334 la deroga, per l'uso di apparati non omologati, non
era prevista ed in commercio non c'erano apparati omologati.
A questa situazione o dimenticanza, fu posto rimedio con
il decreto ministeriale, del 23 ottobre 1974.
DI DECRETO IN DECRETO
Tutti i decreti successivi a quello del 23 aprile 1974,
ad iniziare da quello del 23 ottobre 1974, poi del 10
marzo 1975, del 30 dicembre 1975 e del 20 luglio 1976,
non fanno che prorogare l’uso di apparati non omologati,
mediante la possibilità di richiedere la concessione,
in deroga alla normativa. Sono gli anni in cui gli apparati
hanno 23 canali ed i concessionari CB (punto 8 protestano,
per ottenere stabilmente i 5 watt e contro i pochi canali
assegnati: dal canale 4 al 15 compreso = 12 canali.

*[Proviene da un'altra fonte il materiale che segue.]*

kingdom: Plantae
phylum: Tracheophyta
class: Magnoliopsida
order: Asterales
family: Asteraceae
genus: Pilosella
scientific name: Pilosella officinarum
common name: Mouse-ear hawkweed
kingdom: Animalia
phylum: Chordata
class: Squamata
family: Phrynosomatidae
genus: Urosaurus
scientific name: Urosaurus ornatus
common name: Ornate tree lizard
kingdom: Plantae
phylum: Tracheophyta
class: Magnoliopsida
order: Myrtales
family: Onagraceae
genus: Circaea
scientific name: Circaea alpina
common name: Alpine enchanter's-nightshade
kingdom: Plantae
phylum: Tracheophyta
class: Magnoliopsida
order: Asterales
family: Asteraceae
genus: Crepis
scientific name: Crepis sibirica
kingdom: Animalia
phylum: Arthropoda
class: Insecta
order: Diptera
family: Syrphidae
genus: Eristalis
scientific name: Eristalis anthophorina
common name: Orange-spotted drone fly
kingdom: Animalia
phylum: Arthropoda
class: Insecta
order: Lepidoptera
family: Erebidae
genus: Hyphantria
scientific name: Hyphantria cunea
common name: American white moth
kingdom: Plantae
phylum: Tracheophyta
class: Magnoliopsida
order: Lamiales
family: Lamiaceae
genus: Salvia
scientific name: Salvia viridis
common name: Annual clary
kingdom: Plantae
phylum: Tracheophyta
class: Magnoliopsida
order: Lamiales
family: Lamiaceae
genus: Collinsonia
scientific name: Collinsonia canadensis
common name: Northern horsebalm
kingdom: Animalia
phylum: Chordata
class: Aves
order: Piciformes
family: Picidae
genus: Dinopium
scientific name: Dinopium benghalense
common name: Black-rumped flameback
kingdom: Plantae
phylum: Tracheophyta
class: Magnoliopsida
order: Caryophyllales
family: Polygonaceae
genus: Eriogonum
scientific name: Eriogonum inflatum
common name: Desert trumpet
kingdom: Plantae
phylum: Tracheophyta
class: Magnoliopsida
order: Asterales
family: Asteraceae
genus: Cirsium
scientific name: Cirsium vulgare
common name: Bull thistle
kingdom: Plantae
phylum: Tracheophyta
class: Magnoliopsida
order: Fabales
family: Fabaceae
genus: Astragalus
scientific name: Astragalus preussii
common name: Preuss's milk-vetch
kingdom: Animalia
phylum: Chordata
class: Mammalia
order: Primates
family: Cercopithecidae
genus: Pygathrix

Sono anche in polemica con chi utilizza gli altri undici
canali, dei 23 presenti sulle radio CB. Gli altri canali
erano stati così assegnati: 16 e 19 per il punto
1 (soccorso e vigilanza a terra), 3 e 18 per il punto
2 (attività lavorative),1-2 e 3 per il punto 1
(soccorso in mare), 20 e 21 per il punto 4 (sport), 22
e 23 per il punto 5 (radiocomandi per dilettanti) e il
17 per il punto 6 (ricerca persone).
Non ho citato le frequenze che, per i punti 5, 6 e 7,
dell’art.334 , uscivano dai 23 canali.
Il mercato in questi anni presentava apparati quarzati
ed a valvole, con 23 canali e con qualche modello, 46
canali. Tutti funzionanti in AM e con qualche rara eccezione
anche in SSB. Gli apparati omologati, appaiono intorno
al 1976, sono i seguenti: Zodiac, modelli M 5012-3, MINI
6-1, P 1603-1, Contacat 24. M 5026 e Lafayett, modello
HB 23 A.
DAL 1977 AL 1982
Il 5 luglio 1977 viene emesso un decreto ministeriale
che stabilisce nuove norme di omologazione, ma che ripropone
nuovamente uno stato di deroga generica, come quella In
vigore dal 1974. Questo nuovo decreto riconosce per il
punto 8 la potenza di 5 watt (degli otto punti dell'art.
334 rimarrà solamente il punto 5 — radiocomandi
— a 0,5 watt) ed amplia, sempre per il punto 8,
il numero delle frequenze, che passano da 12 a 23.
Il 12 dicembre 1978 e il 20 luglio 1979 vengono emanati
decreti ministeriali che prorogano lo stato di deroga
generica. Sono anche questi la deroga della deroga.
Cambiano questa situazione e ci portano al 1982, il decreto
ministeriale del 29 dicembre 1980 (Di Giesi) e quello
del 29 dicembre 1981 (Gasparri - Marcora).